Don’t confine yourself to literal descriptions. Instead, bring your writing to life by creating word pictures, the more vivid the better. Key figures here are metaphor, simile, metonymy and synecdoche. Not only is verbal imagery highly expressive, it’s also highly memorable. If a reader can associate a mental image with a particular point then the chances are it’ll stay with them for far longer.
To emphasise a point, try massively over-emphasising it using the familiar figure of hyperbole. Your audience will know you’re not describing the literal properties of your subject, but they’ll be equally clear that you are alluding to something truly exceptional. It’s a curious process by which you can convince readers of a truth by deliberately overstating it.
Onomatopoeia is a great technique to generating memorable slogans (‘slip, slop, slap’ for an Australian campaign on the importance of using sunscreen) and product names (‘Kerplunk’ for, well, Kerplunk).
Try flipping elements of common idioms to coin catchy phrases or straplines. The result is a figure called a chiasmus. Try using opposites or contradictions to draw attention to, or affirm, your point.
Parallelism is a gift to business writers. If you’ve got several related things to say, try finding a nice, regular structure in which to say them.

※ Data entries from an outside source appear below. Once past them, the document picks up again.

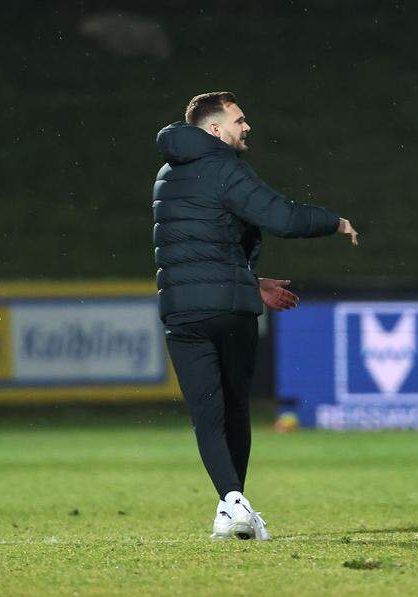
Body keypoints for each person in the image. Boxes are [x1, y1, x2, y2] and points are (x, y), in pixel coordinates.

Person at [153, 91, 359, 540]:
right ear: (214, 129)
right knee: (235, 411)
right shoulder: (225, 168)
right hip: (229, 311)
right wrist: (333, 222)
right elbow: (280, 217)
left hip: (182, 312)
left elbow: (196, 252)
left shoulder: (167, 175)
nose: (247, 127)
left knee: (207, 416)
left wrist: (254, 282)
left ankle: (230, 503)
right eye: (240, 120)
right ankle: (234, 503)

The rule of two (isocolon) and the rule of three (tricolon) are both readymade structures ripe for exploitation, and specific examples of parallelism in action. In all these cases try to keep your clauses around the same length and structured in the same way (otherwise they won’t be parallel).
Puns can make great headlines/straplines/whatevers but only if they help make the message more persuasive or memorable. If you’re sure a pun is the way to go, the basic technique is find your key word, locate another that sounds alike, and swap.
Try ‘folding back’ part of a phrase by repeating a single word but with a different meaning to create something memorable (the old ‘The business of America is business’ shtick). The folding back figure is known as antanaclasis.
Alliteration is an effortless way to make the commonplace catchy, and create high-recall phrases out of the most unpromising source material. It works equally well for highlighting headings or when submerged within sentences.
Repetition of a word or phrase at the beginning (or end) of successive phrases, clauses or lines is a technique much exploited by dramatists and speechwriters to increase the intensity of a passage. The main figure here is anadiplosis.
Think about the sound of your words. Assonance, dissonance, euphony and resonance can direct attention to a particular word or phrase, establish a rhythm in your writing, and influence the entire mood of a piece.